A new bill, titled “Supporting Local News” (HB 22-1121) has changed dramatically since its introduction to the Colorado Legislature last month. Although it has won the approval of a legislative affairs committee, it appears that it no longer appears to directly benefit news outlets.

The mural on the wall of the Twitchell Building on First and F Streets is loved by visitors and residents. AVV has an office on the second floor of the building. AVV file photo

The fact that it was introduced is a testament to the extremely difficult years experienced by small local and regional news organizations throughout the state; with print already shifting to digital formats, it has been hit by pandemic realities that have reduced advertising revenue, and subscriptions and newsgroup donations have declined.

According to the bill’s sponsor, Democratic Rep. Lisa Cutter, Colorado, of Littleton lost 33 newspapers between 2004 and 2019, and the number of reporters here has nearly halved in recent years. She said 81% of Coloradans read a local print or digital newspaper each month. She pointed out that 83% of newspaper readers are under the age of 65.

The original version of the bill had a broad mandate focused on supporting local news: It required all agencies and departments in Colorado to spend at least half of their advertising budgets with local news outlets.

Another feature created an income tax credit of up to $250 for people who subscribe to local newspapers or donate to local nonprofit news sources.

Given that one of the main directives of local news is to hold government accountable to its citizens, this was an extremely brave bill to sponsor, as government is not always as transparent as it could be. to be.

But this week, when the bill was passed by a works council, the legislation was more of a ‘Scrooge’ than a ‘bill’: lawmakers had slashed it in a process that could be mistaken for the way hedge fund owners of news organizations have cut staff in newsrooms. Now, the bill may or may not benefit small newsrooms.

The current version would provide a 50% tax credit for small businesses that advertise in local media, capped at $2,500. So newsrooms can get income, but no tax benefits, even though most of them (us) are also small businesses.

Colorado journalists and small newsrooms, as well as the Colorado Media Project (to which Voice of the Valley of the Ark is online) mostly choose to stay positive. According to Cory Hutchins, who writes a monthly newsletter on behind-the-scenes journalism and listened to Thursday’s three-hour hearing, there were some interesting comments from lawmakers about hedge fund-owned news organizations versus to truly local and independent organizations. news organizations.

“We’re looking at hedge funds,” said Democrat Kyle Mullica, who voted for the bill, “and we’re looking at wealthy entities that would reap the rewards.” (The Denver post and about a dozen other Colorado newspapers are financially controlled by a hedge fund, which has emptied its newsrooms. 9News in Denver was recently bought by private equity firms, and a billionaire owns The Gazette in Colorado Springs and Denver with Colorado Politics.)

Mullica said he was concerned that this bill intended to help small independent newsrooms could end up benefiting entities that may not particularly deserve it.

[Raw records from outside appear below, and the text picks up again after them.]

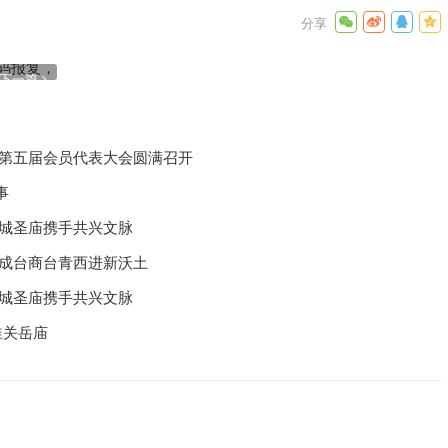
，对华发
下一篇
化第五届会员代表大会圆满召开
事
汉城圣庙携手共兴文脉
州成台商台青西进新沃土
汉城圣庙携手共兴文脉
淮关岳庙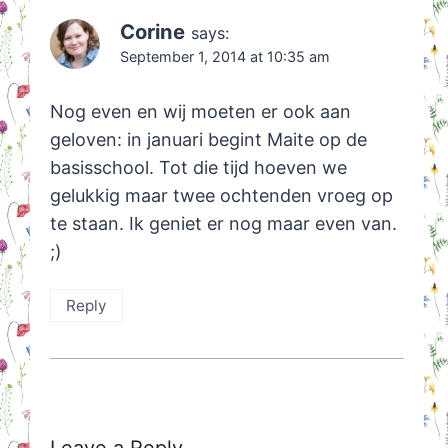
Corine
says:
September 1, 2014 at 10:35 am
Nog even en wij moeten er ook aan
geloven: in januari begint Maite op de
basisschool. Tot die tijd hoeven we
gelukkig maar twee ochtenden vroeg op
te staan. Ik geniet er nog maar even van.
;)
Reply
Leave a Reply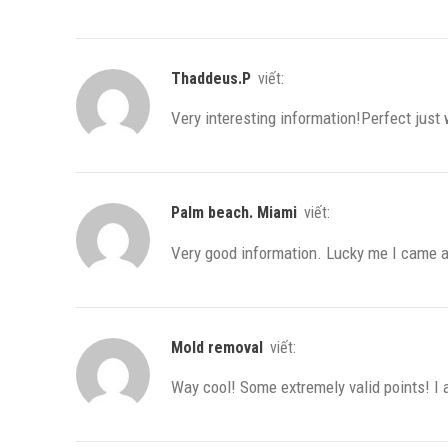
Thaddeus.P
viết:
Very interesting information!Perfect just
Palm beach. Miami
viết:
Very good information. Lucky me I came ac
mold removal
viết:
Way cool! Some extremely valid points! I ap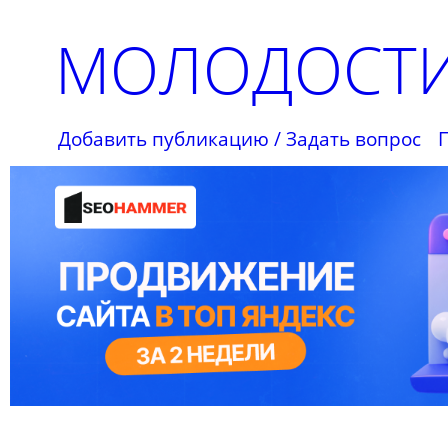
МОЛОДОСТИ
Добавить публикацию / Задать вопрос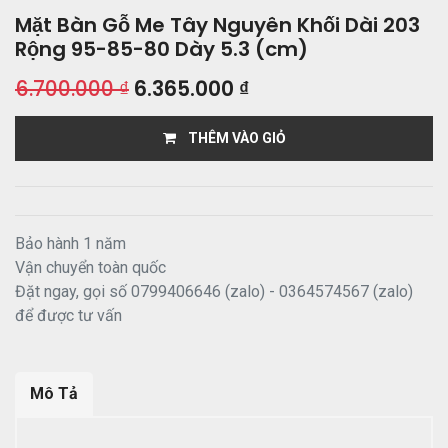
Mặt Bàn Gỗ Me Tây Nguyên Khối Dài 203
Rộng 95-85-80 Dày 5.3 (cm)
6.700.000
₫
6.365.000
₫
THÊM VÀO GIỎ
Bảo hành 1 năm
Vận chuyển toàn quốc
Đặt ngay, gọi số 0799406646 (zalo) - 0364574567 (zalo)
để được tư vấn
Mô Tả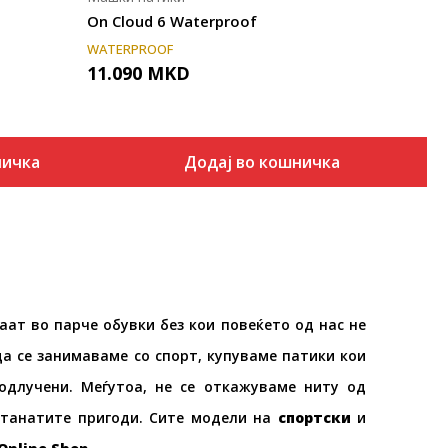
On Cloud 6 Waterproof
WATERPROOF
11.090
MKD
ничка
Додај во кошничка
аат во парче обувки без кои повеќето од нас не
а се занимаваме со спорт, купуваме патики кои
одлучени. Меѓутоа, не се откажуваме ниту од
станатите пригоди. Сите модели на
спортски
и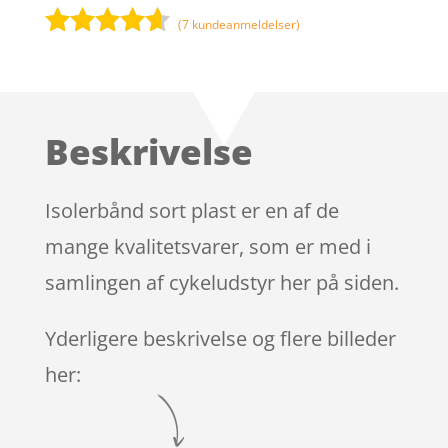
(
7
kundeanmeldelser)
Bedømt
som
4.5
ud af 5
baseret
Beskrivelse
på
kundebedø
mmelser
Isolerbånd sort plast er en af de
mange kvalitetsvarer, som er med i
samlingen af cykeludstyr her på siden.
Yderligere beskrivelse og flere billeder
her: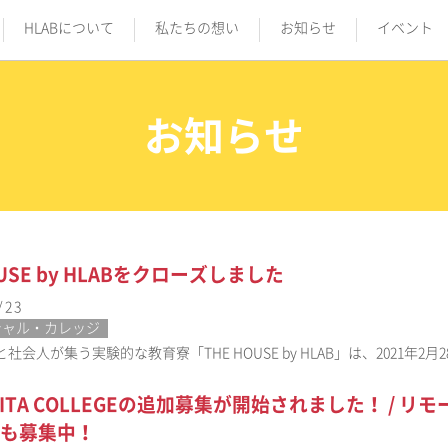
HLABについて
私たちの想い
お知らせ
イベント
お知らせ
OUSE by HLABをクローズしました
/23
シャル・カレッジ
社会人が集う実験的な教育寮「THE HOUSE by HLAB」は、2021年
OKITA COLLEGEの追加募集が開始されました！ /
も募集中！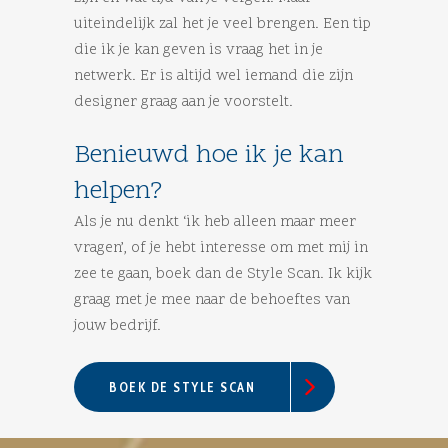
uiteindelijk zal het je veel brengen. Een tip
die ik je kan geven is vraag het in je
netwerk. Er is altijd wel iemand die zijn
designer graag aan je voorstelt.
Benieuwd hoe ik je kan
helpen?
Als je nu denkt ‘ik heb alleen maar meer
vragen’, of je hebt interesse om met mij in
zee te gaan, boek dan de Style Scan. Ik kijk
graag met je mee naar de behoeftes van
jouw bedrijf.
BOEK DE STYLE SCAN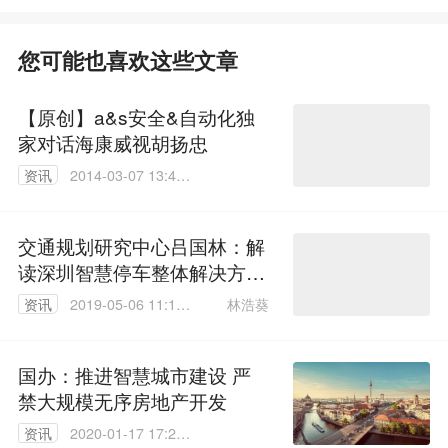
您可能也喜欢这些文章
【原创】a&s安全&自动化独
家对话海康威视胡扬忠
资讯
2014-03-07 13:46:
36
交通规划研究中心吕国林：解
读深圳智慧停车整体解决方案
关键技术与应用
林浩葵
资讯
2019-05-06 11:12:
06
国办：推进智慧城市建设 严
禁大规模无序房地产开发
资讯
2020-01-17 17:21: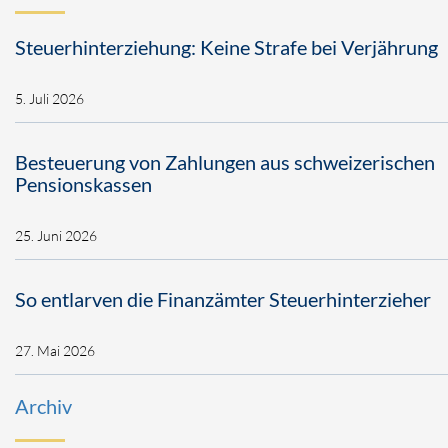
Steuerhinterziehung: Keine Strafe bei Verjährung
5. Juli 2026
Besteuerung von Zahlungen aus schweizerischen
Pensionskassen
25. Juni 2026
So entlarven die Finanzämter Steuerhinterzieher
27. Mai 2026
Archiv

Cutter said it would be difficult to exempt some local news organizations from the bill, adding that only about 15% of newspapers in Colorado are controlled by hedge funds. She gave no figures for all-digital news outlets.

The legislative panel voted eight to three, with two excused and others abstaining, to push the bill out of the panel. HB22-1121 will now go to another committee for further debate. Until it actually gets sent to the finance committee, which would allocate the funds, it’s an idea that awaits real support.